OBJECTIF DU TRAVAIL » Transcrivez fidèlement le passage de l'extrait sur le reporting de durabilité, en commençant à « Engagement des parties prenantes : un » et en terminant à « ces impacts ? ».

──────── EXTRAIT PROPOSÉ

Chapitre 1 – Executive Summary : Observations
Une cartographie des premiers pas dans l’ère ESRS
La mise en œuvre du CSRD permet d’entrevoir un panorama des pratiques émergentes en matière de reporting de durabilité, révélant les hésitations des entreprises, leurs audaces, et leurs angles morts dans l’application des normes ESRS. C’est donc ici une plongée dans les entrailles d’un système en gestation, où la rigueur normative côtoie la diversité des interprétations.
Structure et longueur : entre foisonnement et fragmentation
Le premier constat est celui d’une hétérogénéité formelle. Les rapports varient de 25 à 440 pages, avec une moyenne de 115 pages. Cette amplitude traduit moins une différence de maturité qu’une pluralité de styles : certains optent pour une narration dense, d’autres pour une approche plus schématique. Pourtant, derrière cette diversité, une ossature commune se dessine : la plupart des rapports suivent la structure ESRS, articulée autour des standards généraux et des thématiques ESG. Ce socle commun permet une comparabilité à haut niveau, mais les divergences réapparaissent dès qu’on plonge dans les données granulaires, où les formats et contenus varient largement.
Matérialité : une convergence autour de quelques piliers
La notion de matérialité, pierre angulaire du CSRD, révèle des dynamiques intéressantes. Seules 10 % des entreprises considèrent l’ensemble des 10 standards thématiques comme matériels. La majorité se concentre sur 4 à 6 standards, avec une convergence marquée autour de trois piliers : le climat (E1), les salariés (S1), et la conduite des affaires (G1). Ces trois thématiques sont jugées matérielles par plus de 90 % des déclarants. À l’inverse, des sujets comme les microplastiques, les droits des peuples autochtones ou le bien-être animal restent marginalisés, souvent relégués à des mentions anecdotiques.
Cette hiérarchisation des enjeux reflète-t-elle une réelle analyse de double matérialité ou une forme de conformisme stratégique ? Le fait que certains sous-thèmes soient jugés matériels par moins de 5 % des entreprises suggère une vision encore très sectorielle et peu systémique des interdépendances entre enjeux environnementaux et sociaux.
Engagement des parties prenantes : un entre-soi persistant
Le processus de double matérialité repose sur l’engagement des parties prenantes. Or, l’analyse révèle une prédominance des acteurs internes et économiques : 97 % des entreprises consultent leurs salariés, 70 % leurs clients, 65 % leurs fournisseurs, et 60 % leurs investisseurs. En revanche, les ONG (33 %), les communautés locales (30 %), les syndicats (10 %) et le monde académique (15 %) restent largement en marge. Ce déséquilibre soulève une question cruciale : comment prétendre à une évaluation d’impact robuste sans intégrer les voix de celles et ceux qui subissent ces impacts ?
IROs et cartographie de la chaîne de valeur : une approche sectorielle encore cloisonnée
Les entreprises commencent à cartographier leurs impacts, risques et opportunités (IROs) sur l’ensemble de leur chaîne de valeur. Mais cette cartographie reste fortement influencée par le secteur d’activité. Les institutions financières se concentrent sur les entreprises qu’elles financent (downstream), tandis que les industriels privilégient leurs opérations internes et leurs fournisseurs (upstream). Cette sectorialisation, bien que logique, limite la capacité à appréhender les effets systémiques et les externalités croisées.

────────────────
──────── DONNÉES FOURNIES

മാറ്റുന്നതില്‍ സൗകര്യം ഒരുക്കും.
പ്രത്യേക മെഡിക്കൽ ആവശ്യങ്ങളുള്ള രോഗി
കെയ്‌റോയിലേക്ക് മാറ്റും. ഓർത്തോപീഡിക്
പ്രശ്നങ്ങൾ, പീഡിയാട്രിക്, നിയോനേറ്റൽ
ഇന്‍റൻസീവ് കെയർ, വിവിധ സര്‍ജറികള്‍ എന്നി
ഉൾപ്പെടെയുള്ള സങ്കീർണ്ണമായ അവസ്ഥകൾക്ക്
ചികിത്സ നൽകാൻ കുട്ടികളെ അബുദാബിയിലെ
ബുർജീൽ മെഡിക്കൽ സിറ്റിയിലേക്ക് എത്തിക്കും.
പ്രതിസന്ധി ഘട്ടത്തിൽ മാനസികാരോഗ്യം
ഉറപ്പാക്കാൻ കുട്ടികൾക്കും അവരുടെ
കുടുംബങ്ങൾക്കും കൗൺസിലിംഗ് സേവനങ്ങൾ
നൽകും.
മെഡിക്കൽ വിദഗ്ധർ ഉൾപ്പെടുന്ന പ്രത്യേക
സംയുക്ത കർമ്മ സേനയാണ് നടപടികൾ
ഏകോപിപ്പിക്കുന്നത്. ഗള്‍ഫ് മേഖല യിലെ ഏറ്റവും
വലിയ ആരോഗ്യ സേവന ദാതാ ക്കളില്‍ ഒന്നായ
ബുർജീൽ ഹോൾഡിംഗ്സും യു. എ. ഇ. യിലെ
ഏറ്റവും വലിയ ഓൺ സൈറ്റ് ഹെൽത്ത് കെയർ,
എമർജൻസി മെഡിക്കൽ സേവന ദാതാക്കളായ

────────────────

RÉSULTAT OBTENU »
Engagement des parties prenantes : un entre-soi persistant
Le processus de double matérialité repose sur l’engagement des parties prenantes. Or, l’analyse révèle une prédominance des acteurs internes et économiques : 97 % des entreprises consultent leurs salariés, 70 % leurs clients, 65 % leurs fournisseurs, et 60 % leurs investisseurs. En revanche, les ONG (33 %), les communautés locales (30 %), les syndicats (10 %) et le monde académique (15 %) restent largement en marge. Ce déséquilibre soulève une question cruciale : comment prétendre à une évaluation d’impact robuste sans intégrer les voix de celles et ceux qui subissent ces impacts ?